Senior journalist Ravi Prakash was given the Patient Advocacy Educational Award at the World Lung Cancer Conference (WCLC-2024) starting from September 7 in the coastal city of San Diego, America. He is the only person from India to receive this award this year.
The International Association for the Study of Lung Cancer (IASLC), the world's prestigious organization working on lung cancer, gives this award every year to those selected people of the world who have become the voice of the patients in their respective countries.
This year, apart from Ravi from India, this award has been given to 9 more people of the world. These include 2-2 patient advocates from Australia and Mexico, and 1-1 from America, Italy, UK (England), Nigeria and Thailand. Among these ten people, Ravi is the only person who does patient advocacy despite being a patient himself. The rest of the winners are either caregivers or representatives of organizations working for lung cancer.
This award was given in front of representatives from about 100 countries in a grand ceremony held at the San Diego Convention Center on Saturday evening, September 7.
While receiving this award, Prakash wore a special jacket of Jharkhand and he also wore a ‘Sarna Gamchha’. With his attire in front of representatives from 100 countries at the World Lung Cancer Conference, Ravi very subtly advocated the Sarna Dharma Code at the global level. This proposal is currently under consideration with the Government of India.
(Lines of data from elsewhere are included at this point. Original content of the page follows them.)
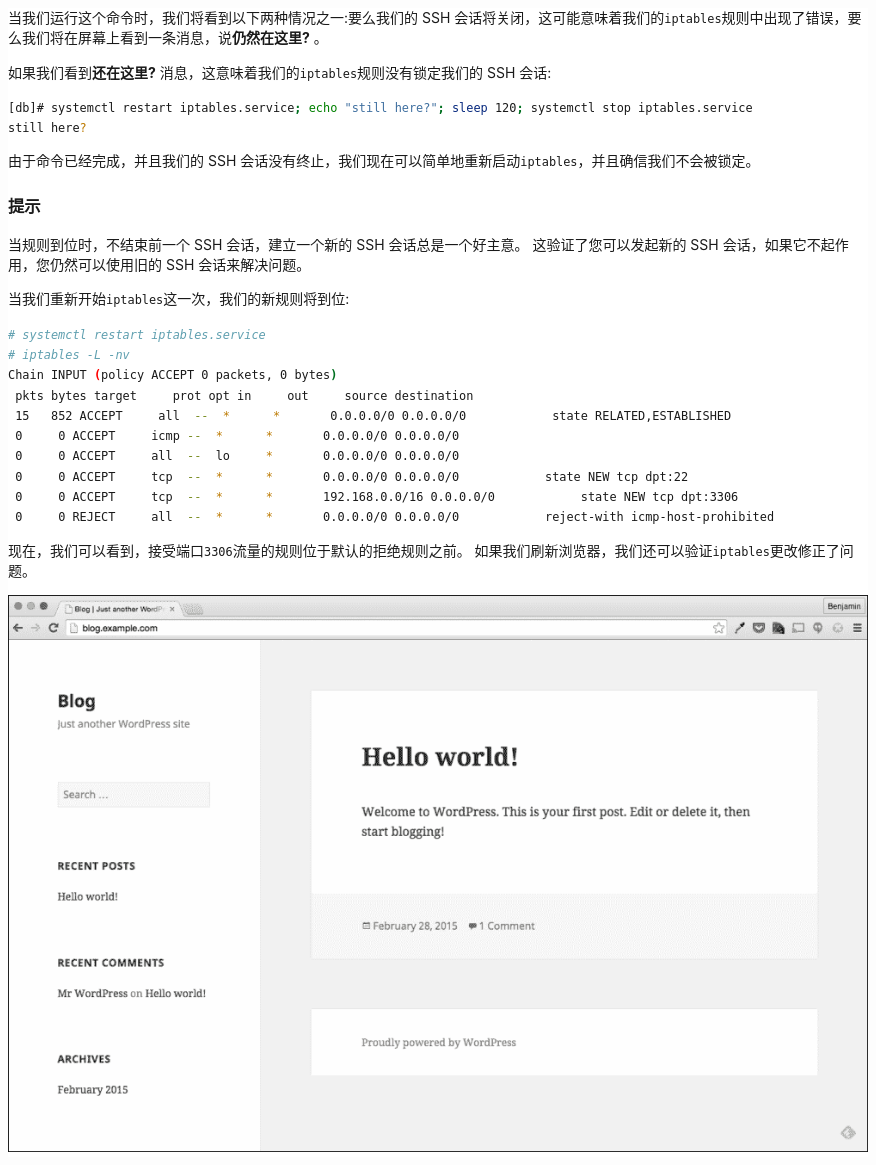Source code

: 当我们运行这个命令时，我们将看到以下两种情况之一:要么我们的 SSH 会话将关闭，这可能意味着我们的`iptables`规则中出现了错误，要么我们将在屏幕上看到一条消息，说**仍然在这里?** 。

如果我们看到**还在这里?** 消息，这意味着我们的`iptables`规则没有锁定我们的 SSH 会话:

```sh
[db]# systemctl restart iptables.service; echo "still here?"; sleep 120; systemctl stop iptables.service
still here?

```

由于命令已经完成，并且我们的 SSH 会话没有终止，我们现在可以简单地重新启动`iptables`，并且确信我们不会被锁定。

### 提示

当规则到位时，不结束前一个 SSH 会话，建立一个新的 SSH 会话总是一个好主意。 这验证了您可以发起新的 SSH 会话，如果它不起作用，您仍然可以使用旧的 SSH 会话来解决问题。

当我们重新开始`iptables`这一次，我们的新规则将到位:

```sh
# systemctl restart iptables.service
# iptables -L -nv
Chain INPUT (policy ACCEPT 0 packets, 0 bytes)
 pkts bytes target     prot opt in     out     source destination
 15   852 ACCEPT     all  --  *      *       0.0.0.0/0 0.0.0.0/0            state RELATED,ESTABLISHED
 0     0 ACCEPT     icmp --  *      *       0.0.0.0/0 0.0.0.0/0
 0     0 ACCEPT     all  --  lo     *       0.0.0.0/0 0.0.0.0/0
 0     0 ACCEPT     tcp  --  *      *       0.0.0.0/0 0.0.0.0/0            state NEW tcp dpt:22
 0     0 ACCEPT     tcp  --  *      *       192.168.0.0/16 0.0.0.0/0            state NEW tcp dpt:3306
 0     0 REJECT     all  --  *      *       0.0.0.0/0 0.0.0.0/0            reject-with icmp-host-prohibited

```

现在，我们可以看到，接受端口`3306`流量的规则位于默认的拒绝规则之前。 如果我们刷新浏览器，我们还可以验证`iptables`更改修正了问题。

![Testing our changes](img/00008.jpeg)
Ravi told the media, “It is not about promoting any other religion. We are the people of India and the word secular is written in the preamble of the Constitution itself. But, you cannot snatch the identity of the tribals from their religion for 75 years. Till when they will write the word ‘other’ in the religion column. That is why I decided to receive the award wearing this bandi. I am grateful to Johargram for this.”
Ravi Prakash has been a patient of the last stage of lung cancer for the last 4 years. Last June, his disease progressed to the brain as well. After this, his old medication was stopped. After this, his disease progressed again and he is seriously ill. He is undergoing CAR-T cell therapy in Mumbai for the last one and a half months. So far, he has been given three infusions of gamma-delta cells. He is to be given the fourth infusion as soon as he returns from America.
Ravi himself, while being a cancer patient, wrote many articles about the difficulty of cancer treatment, its cost, the shortcomings of government facilities and schemes. He has been raising this issue in various conferences in the country and abroad. Last year also, he had strongly presented his point in Kathmandu at the World Conference of SAARC Federation of Oncologists.
Ravi Prakash is also the co-founder and director of Lung Connect India Foundation, India's prestigious organization working for lung cancer patients. Ravi and Sanjeev Sharma work as directors in Lung Connect, established on the initiative of Professor Dr. Kumar Prabhash of Tata Memorial Hospital Mumbai. This support group has helped more than 15 thousand lung cancer patients so far.